[REQUIREMENT]
Please output each entry exactly as it appears.
---
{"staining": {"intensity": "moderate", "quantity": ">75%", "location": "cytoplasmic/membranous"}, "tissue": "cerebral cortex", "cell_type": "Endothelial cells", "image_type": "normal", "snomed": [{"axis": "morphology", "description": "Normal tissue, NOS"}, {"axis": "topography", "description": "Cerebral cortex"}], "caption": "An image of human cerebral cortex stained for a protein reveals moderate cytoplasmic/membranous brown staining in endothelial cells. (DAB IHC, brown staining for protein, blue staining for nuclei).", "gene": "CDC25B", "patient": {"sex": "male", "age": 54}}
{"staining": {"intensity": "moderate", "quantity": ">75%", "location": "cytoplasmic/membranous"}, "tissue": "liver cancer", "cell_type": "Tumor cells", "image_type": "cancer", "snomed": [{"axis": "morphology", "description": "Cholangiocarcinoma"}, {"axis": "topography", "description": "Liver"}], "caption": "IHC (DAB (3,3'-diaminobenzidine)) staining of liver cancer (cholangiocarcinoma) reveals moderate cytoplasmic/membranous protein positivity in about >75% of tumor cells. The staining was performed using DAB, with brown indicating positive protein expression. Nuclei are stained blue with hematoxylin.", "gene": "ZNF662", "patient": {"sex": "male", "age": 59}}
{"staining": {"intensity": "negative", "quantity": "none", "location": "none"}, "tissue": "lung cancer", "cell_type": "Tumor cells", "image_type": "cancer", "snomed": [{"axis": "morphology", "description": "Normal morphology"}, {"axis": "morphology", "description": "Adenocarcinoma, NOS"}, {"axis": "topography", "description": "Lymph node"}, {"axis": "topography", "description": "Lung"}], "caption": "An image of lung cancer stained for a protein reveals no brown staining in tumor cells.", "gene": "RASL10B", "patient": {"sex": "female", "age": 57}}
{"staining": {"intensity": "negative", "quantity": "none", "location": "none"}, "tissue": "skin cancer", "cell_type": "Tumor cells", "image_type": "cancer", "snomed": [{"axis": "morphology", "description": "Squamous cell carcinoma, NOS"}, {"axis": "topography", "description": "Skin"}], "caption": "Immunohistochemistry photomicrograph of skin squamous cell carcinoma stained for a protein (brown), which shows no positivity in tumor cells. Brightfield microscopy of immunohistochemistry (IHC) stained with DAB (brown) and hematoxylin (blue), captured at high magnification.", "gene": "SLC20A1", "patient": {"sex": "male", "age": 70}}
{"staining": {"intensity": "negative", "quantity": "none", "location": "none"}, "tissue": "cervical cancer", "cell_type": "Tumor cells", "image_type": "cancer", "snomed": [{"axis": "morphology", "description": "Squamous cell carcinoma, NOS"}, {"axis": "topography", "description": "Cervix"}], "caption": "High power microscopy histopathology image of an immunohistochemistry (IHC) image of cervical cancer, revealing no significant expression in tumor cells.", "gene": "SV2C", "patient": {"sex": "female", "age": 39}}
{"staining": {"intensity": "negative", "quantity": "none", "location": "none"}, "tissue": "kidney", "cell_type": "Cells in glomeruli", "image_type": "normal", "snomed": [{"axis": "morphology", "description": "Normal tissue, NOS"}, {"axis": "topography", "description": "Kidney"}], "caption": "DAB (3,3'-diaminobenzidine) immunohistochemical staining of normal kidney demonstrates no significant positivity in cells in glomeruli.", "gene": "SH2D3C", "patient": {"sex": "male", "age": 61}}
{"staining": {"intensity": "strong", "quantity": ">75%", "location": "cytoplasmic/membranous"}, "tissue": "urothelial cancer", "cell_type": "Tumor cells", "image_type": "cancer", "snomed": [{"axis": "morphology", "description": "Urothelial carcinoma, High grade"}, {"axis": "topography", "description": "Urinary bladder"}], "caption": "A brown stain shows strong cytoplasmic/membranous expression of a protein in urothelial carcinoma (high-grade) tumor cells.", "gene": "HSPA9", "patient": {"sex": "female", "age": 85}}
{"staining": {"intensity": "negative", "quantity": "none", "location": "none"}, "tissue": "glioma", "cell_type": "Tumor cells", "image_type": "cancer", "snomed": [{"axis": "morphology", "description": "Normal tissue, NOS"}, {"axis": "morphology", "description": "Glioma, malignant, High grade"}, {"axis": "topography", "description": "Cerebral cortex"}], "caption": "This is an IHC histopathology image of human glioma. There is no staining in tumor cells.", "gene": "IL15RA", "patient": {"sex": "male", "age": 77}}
---
[RESULT OF THIS TASK]
{"staining": {"intensity": "moderate", "quantity": ">75%", "location": "cytoplasmic/membranous"}, "tissue": "cerebral cortex", "cell_type": "Endothelial cells", "image_type": "normal", "snomed": [{"axis": "morphology", "description": "Normal tissue, NOS"}, {"axis": "topography", "description": "Cerebral cortex"}], "caption": "An image of human cerebral cortex stained for a protein reveals moderate cytoplasmic/membranous brown staining in endothelial cells. (DAB IHC, brown staining for protein, blue staining for nuclei).", "gene": "CDC25B", "patient": {"sex": "male", "age": 54}}
{"staining": {"intensity": "moderate", "quantity": ">75%", "location": "cytoplasmic/membranous"}, "tissue": "liver cancer", "cell_type": "Tumor cells", "image_type": "cancer", "snomed": [{"axis": "morphology", "description": "Cholangiocarcinoma"}, {"axis": "topography", "description": "Liver"}], "caption": "IHC (DAB (3,3'-diaminobenzidine)) staining of liver cancer (cholangiocarcinoma) reveals moderate cytoplasmic/membranous protein positivity in about >75% of tumor cells. The staining was performed using DAB, with brown indicating positive protein expression. Nuclei are stained blue with hematoxylin.", "gene": "ZNF662", "patient": {"sex": "male", "age": 59}}
{"staining": {"intensity": "negative", "quantity": "none", "location": "none"}, "tissue": "lung cancer", "cell_type": "Tumor cells", "image_type": "cancer", "snomed": [{"axis": "morphology", "description": "Normal morphology"}, {"axis": "morphology", "description": "Adenocarcinoma, NOS"}, {"axis": "topography", "description": "Lymph node"}, {"axis": "topography", "description": "Lung"}], "caption": "An image of lung cancer stained for a protein reveals no brown staining in tumor cells.", "gene": "RASL10B", "patient": {"sex": "female", "age": 57}}
{"staining": {"intensity": "negative", "quantity": "none", "location": "none"}, "tissue": "skin cancer", "cell_type": "Tumor cells", "image_type": "cancer", "snomed": [{"axis": "morphology", "description": "Squamous cell carcinoma, NOS"}, {"axis": "topography", "description": "Skin"}], "caption": "Immunohistochemistry photomicrograph of skin squamous cell carcinoma stained for a protein (brown), which shows no positivity in tumor cells. Brightfield microscopy of immunohistochemistry (IHC) stained with DAB (brown) and hematoxylin (blue), captured at high magnification.", "gene": "SLC20A1", "patient": {"sex": "male", "age": 70}}
{"staining": {"intensity": "negative", "quantity": "none", "location": "none"}, "tissue": "cervical cancer", "cell_type": "Tumor cells", "image_type": "cancer", "snomed": [{"axis": "morphology", "description": "Squamous cell carcinoma, NOS"}, {"axis": "topography", "description": "Cervix"}], "caption": "High power microscopy histopathology image of an immunohistochemistry (IHC) image of cervical cancer, revealing no significant expression in tumor cells.", "gene": "SV2C", "patient": {"sex": "female", "age": 39}}
{"staining": {"intensity": "negative", "quantity": "none", "location": "none"}, "tissue": "kidney", "cell_type": "Cells in glomeruli", "image_type": "normal", "snomed": [{"axis": "morphology", "description": "Normal tissue, NOS"}, {"axis": "topography", "description": "Kidney"}], "caption": "DAB (3,3'-diaminobenzidine) immunohistochemical staining of normal kidney demonstrates no significant positivity in cells in glomeruli.", "gene": "SH2D3C", "patient": {"sex": "male", "age": 61}}
{"staining": {"intensity": "strong", "quantity": ">75%", "location": "cytoplasmic/membranous"}, "tissue": "urothelial cancer", "cell_type": "Tumor cells", "image_type": "cancer", "snomed": [{"axis": "morphology", "description": "Urothelial carcinoma, High grade"}, {"axis": "topography", "description": "Urinary bladder"}], "caption": "A brown stain shows strong cytoplasmic/membranous expression of a protein in urothelial carcinoma (high-grade) tumor cells.", "gene": "HSPA9", "patient": {"sex": "female", "age": 85}}
{"staining": {"intensity": "negative", "quantity": "none", "location": "none"}, "tissue": "glioma", "cell_type": "Tumor cells", "image_type": "cancer", "snomed": [{"axis": "morphology", "description": "Normal tissue, NOS"}, {"axis": "morphology", "description": "Glioma, malignant, High grade"}, {"axis": "topography", "description": "Cerebral cortex"}], "caption": "This is an IHC histopathology image of human glioma. There is no staining in tumor cells.", "gene": "IL15RA", "patient": {"sex": "male", "age": 77}}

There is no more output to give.